Senza dirlo apertamente, si lascia capire che a fianco del rapporto uomo-donna anche le relazioni omosessuali sono accettabili, e infatti si sottolinea che il Papa ha ricevuto un suo vecchio amico omosessuale e il suo compagno. “Tali esempi valgono più di mille parole”.

Il gesuita cita poi una legge dello Stato di Rio de Janeiro che punisce ogni manifestazione di minaccia o di discriminazione contro cittadini omosessuali, bisessuali o trangender. È una legge che ha creato preoccupazioni, ma il professore afferma che “tale legislazione non è uno strumento di pressione contro il diritto delle Chiese di insegnamento sulla sessualità, il matrimonio e la famiglia, ma un modo di difendere persone che non raramente sono umiliate, tratte con ostilità. Non c’entra qui l’ideologia gender”, dice il gesuita. “Solo così gli LGBT potranno vivere e respirare nel proprio genere e sessualità”.

E l’insegnamento della Chiesa sui rapporti omosessuali? “Meglio stare lontani dai sacerdoti rigidi, mordono”. Il gesuita cita una frase del Pontefice, e aggiunge: “È giusto che gli LGBT siano protetti dai discorsi tossici e dalle pratiche nocive, come esorcismi o orazioni di "cura e liberazione". E aggiunge: “La parola di Dio, tolta dal contesto e letta in una prospettiva rigorista, si muta in parola di morte, in uno strumento diabolico.
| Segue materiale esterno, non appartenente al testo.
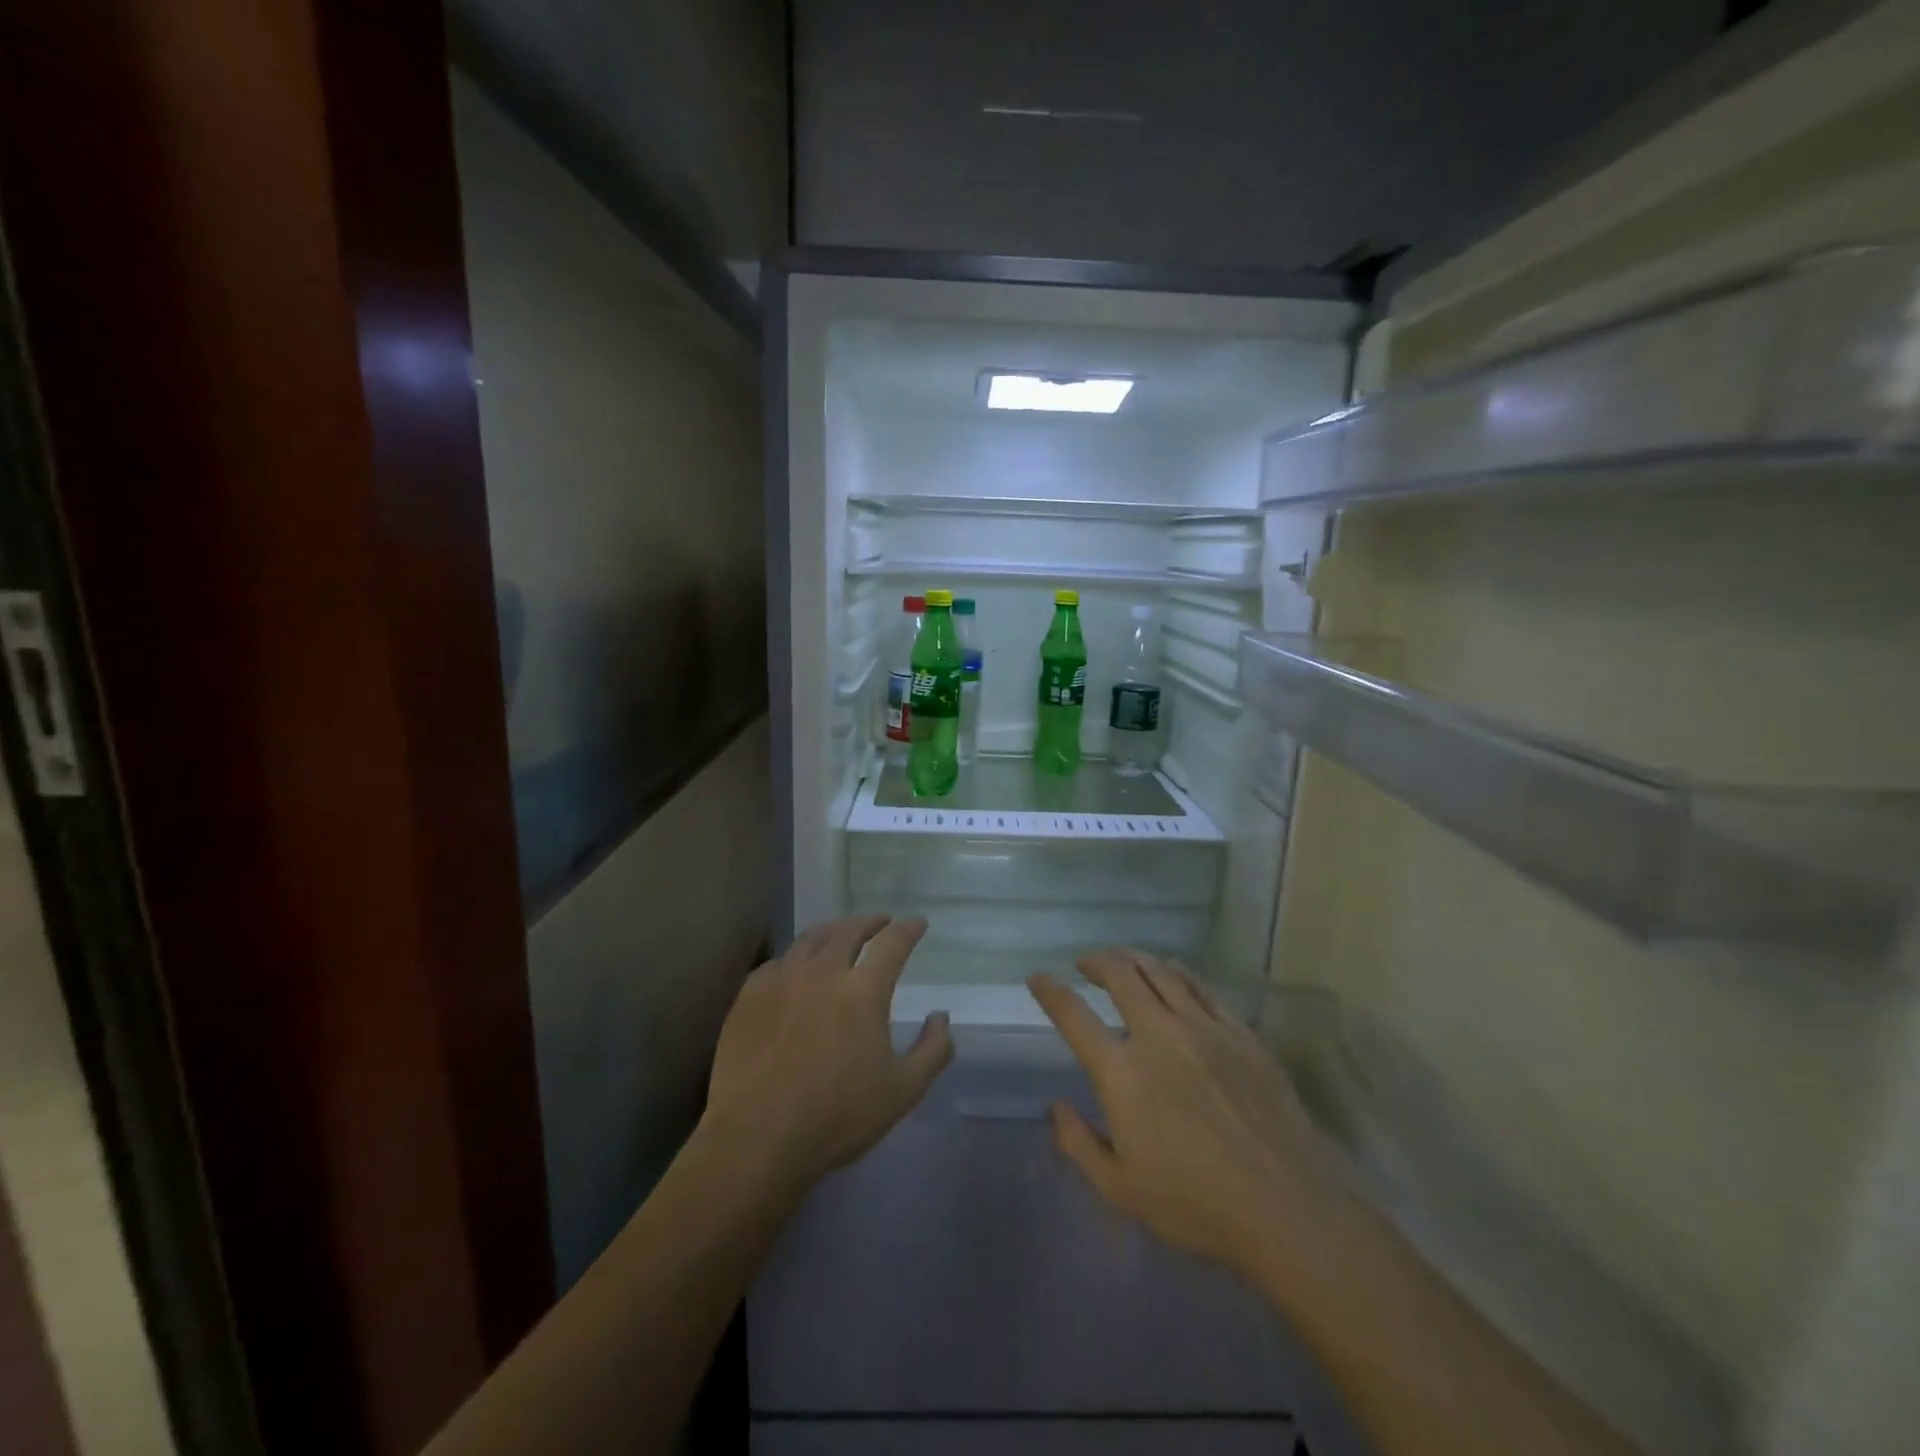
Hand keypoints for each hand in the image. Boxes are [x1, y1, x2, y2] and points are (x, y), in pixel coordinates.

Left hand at [703, 915, 952, 1196]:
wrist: (756, 1138)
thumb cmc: (836, 1117)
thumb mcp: (902, 1092)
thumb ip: (932, 1051)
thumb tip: (941, 1017)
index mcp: (863, 990)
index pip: (892, 943)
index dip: (908, 929)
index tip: (917, 923)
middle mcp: (823, 972)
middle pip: (848, 930)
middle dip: (869, 922)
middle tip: (880, 923)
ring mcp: (781, 979)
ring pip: (810, 939)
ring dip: (833, 931)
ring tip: (840, 935)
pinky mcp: (749, 995)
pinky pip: (778, 962)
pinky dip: (796, 958)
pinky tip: (796, 969)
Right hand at [1029, 948, 1338, 1281]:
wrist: (1287, 1207)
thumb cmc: (1197, 1204)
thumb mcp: (1121, 1190)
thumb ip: (1079, 1144)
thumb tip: (1057, 1106)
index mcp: (1122, 1073)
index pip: (1074, 1016)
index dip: (1050, 991)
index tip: (1038, 978)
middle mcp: (1158, 1036)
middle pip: (1120, 976)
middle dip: (1096, 961)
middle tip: (1085, 963)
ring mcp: (1203, 1028)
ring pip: (1160, 972)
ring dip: (1133, 958)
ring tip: (1122, 959)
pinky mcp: (1240, 1032)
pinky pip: (1201, 987)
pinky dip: (1176, 972)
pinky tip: (1171, 974)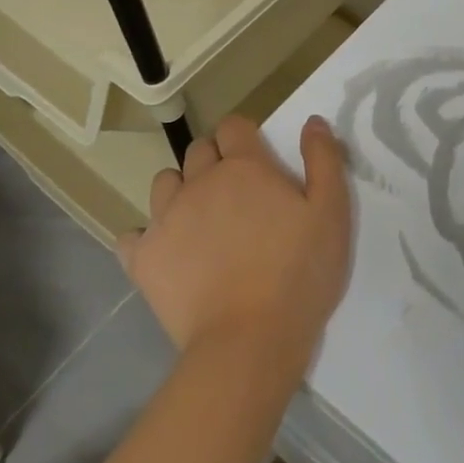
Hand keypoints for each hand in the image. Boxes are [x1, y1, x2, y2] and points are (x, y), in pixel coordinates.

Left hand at [120, 114, 351, 372]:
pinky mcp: (143, 259)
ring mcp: (166, 219)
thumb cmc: (300, 273)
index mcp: (244, 167)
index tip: (257, 159)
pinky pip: (131, 235)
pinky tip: (166, 253)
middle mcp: (200, 182)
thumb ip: (324, 160)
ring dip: (181, 191)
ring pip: (164, 183)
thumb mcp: (332, 213)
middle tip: (236, 193)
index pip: (233, 126)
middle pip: (198, 150)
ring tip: (201, 220)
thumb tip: (311, 121)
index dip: (244, 136)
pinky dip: (146, 238)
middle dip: (214, 160)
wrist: (249, 342)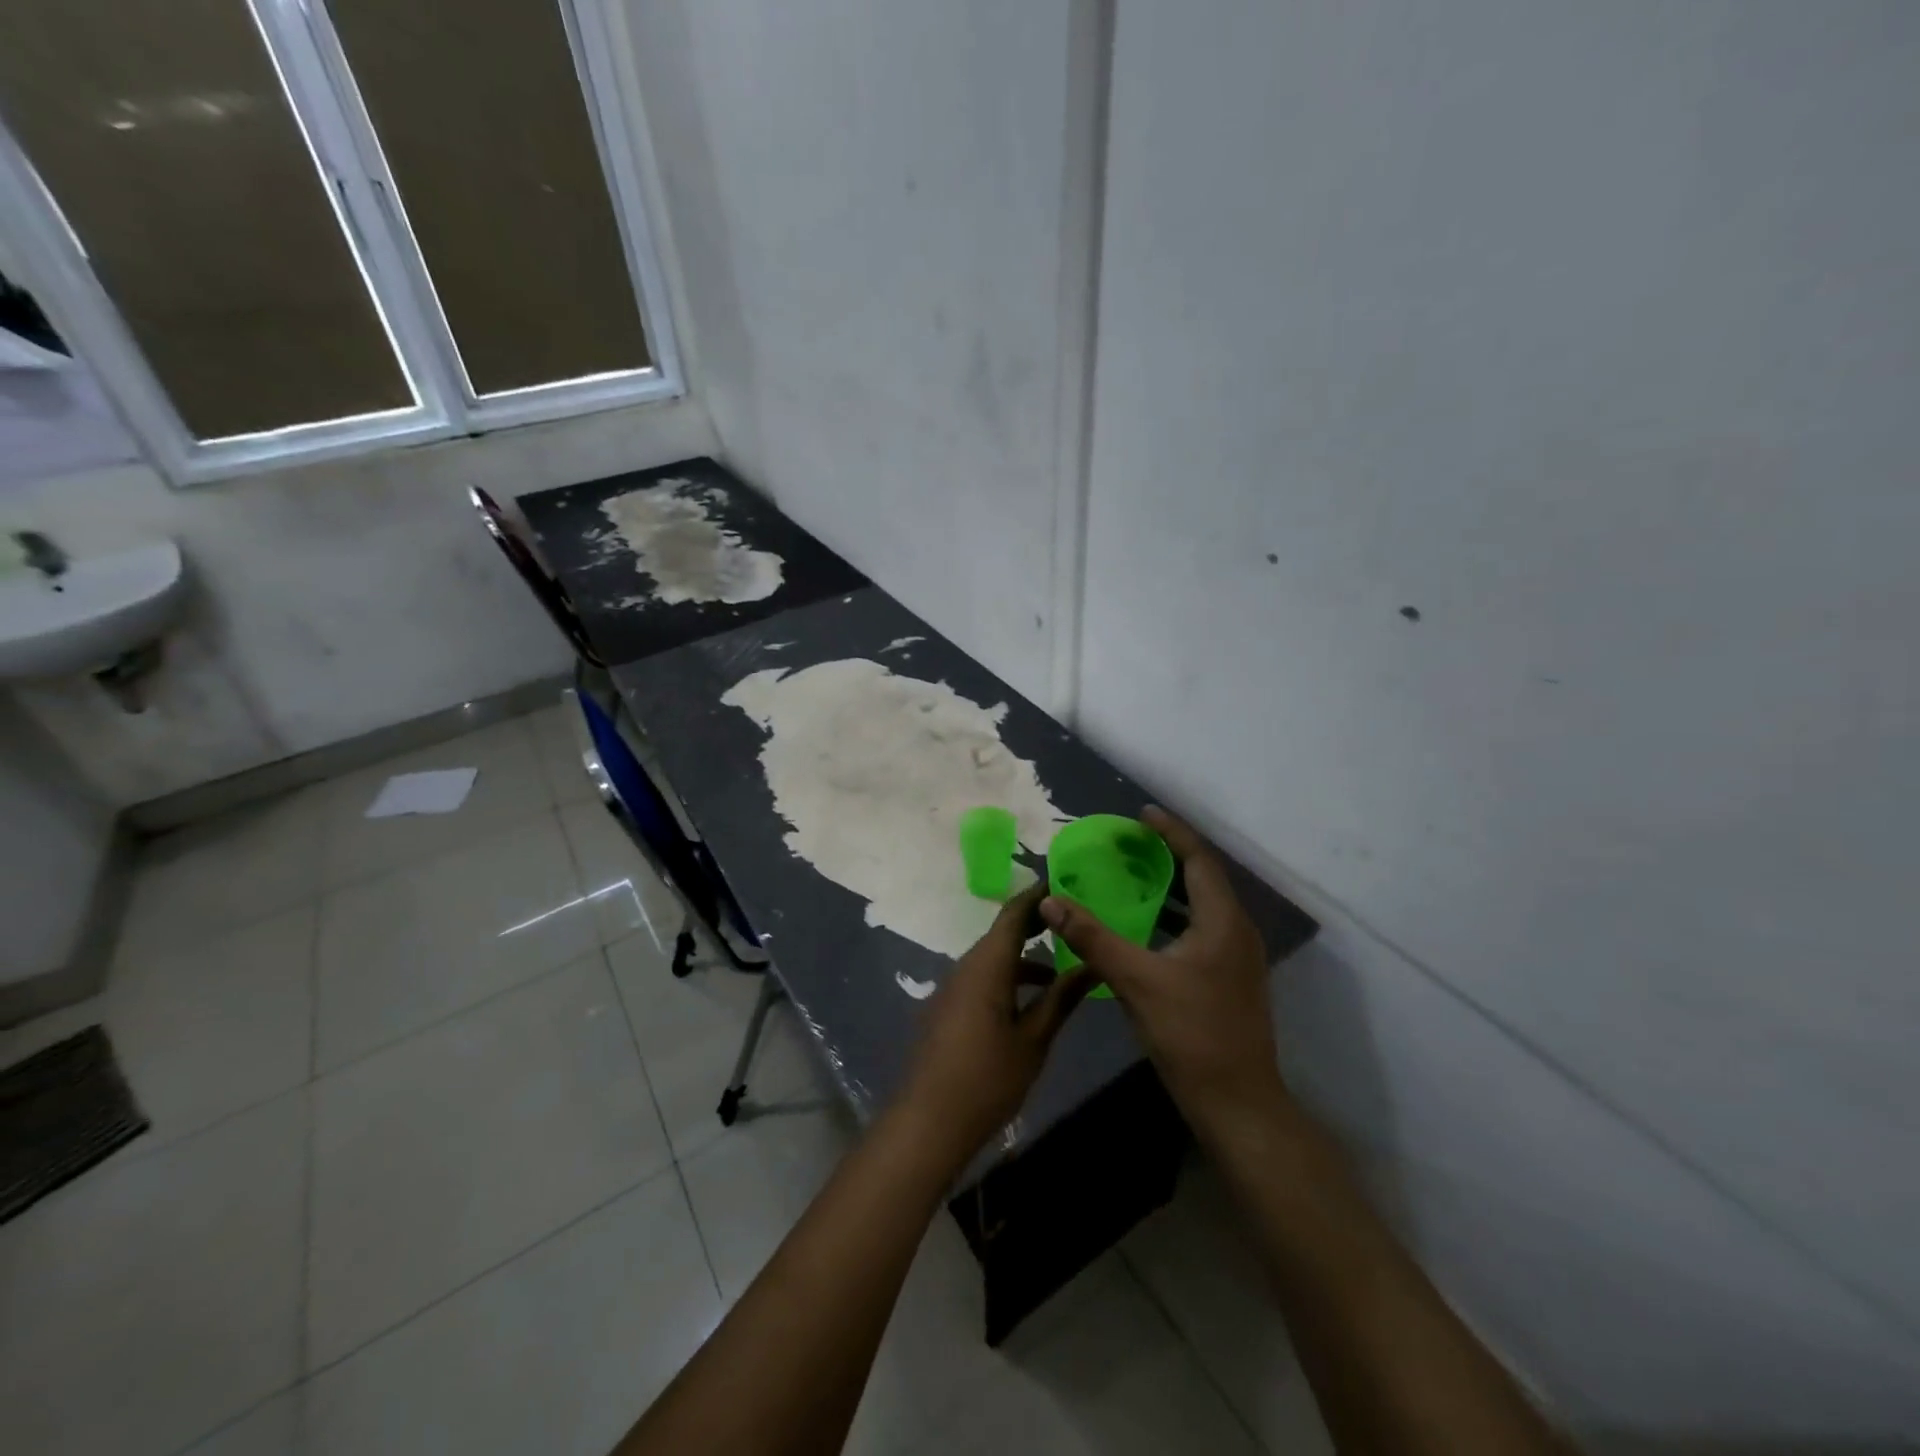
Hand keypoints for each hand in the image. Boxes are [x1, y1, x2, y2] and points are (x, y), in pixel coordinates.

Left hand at [898, 883, 1095, 1159]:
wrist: (928, 1123)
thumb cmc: (987, 1079)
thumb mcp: (1033, 1039)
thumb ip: (1061, 999)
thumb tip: (1091, 965)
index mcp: (986, 965)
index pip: (1014, 914)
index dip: (1039, 896)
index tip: (1066, 882)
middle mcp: (966, 967)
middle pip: (1002, 933)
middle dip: (1036, 924)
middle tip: (1072, 919)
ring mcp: (952, 988)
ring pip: (993, 959)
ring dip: (1023, 957)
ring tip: (1060, 964)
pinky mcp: (947, 1009)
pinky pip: (981, 978)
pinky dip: (1008, 978)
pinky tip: (1031, 1001)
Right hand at [1040, 806, 1282, 1129]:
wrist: (1237, 1103)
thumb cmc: (1191, 1034)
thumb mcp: (1136, 981)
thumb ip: (1092, 937)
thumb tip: (1050, 900)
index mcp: (1223, 921)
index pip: (1199, 859)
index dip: (1171, 832)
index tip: (1142, 813)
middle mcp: (1235, 931)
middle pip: (1203, 878)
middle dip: (1168, 855)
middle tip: (1129, 843)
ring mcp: (1235, 959)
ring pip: (1201, 908)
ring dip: (1169, 888)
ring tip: (1131, 875)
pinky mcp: (1227, 980)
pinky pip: (1198, 931)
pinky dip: (1171, 918)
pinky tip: (1141, 928)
Quindi vengono proiettili biblici sparati impietosamente contro omosessuali e trans. Lo stesso accade con l’insegnamento della Chiesa”. Che viene presentata in tutta la sua esposizione come fonte di condanna e di discriminazione. Ma dal suo discorso non appare quello che molti nella Chiesa cercano di fare: accoglienza, vicinanza e aiuto senza per questo avallare comportamenti e stili di vita pratiche che la Chiesa non accetta perché non li ritiene compatibili con la fede e con la salvezza delle anime.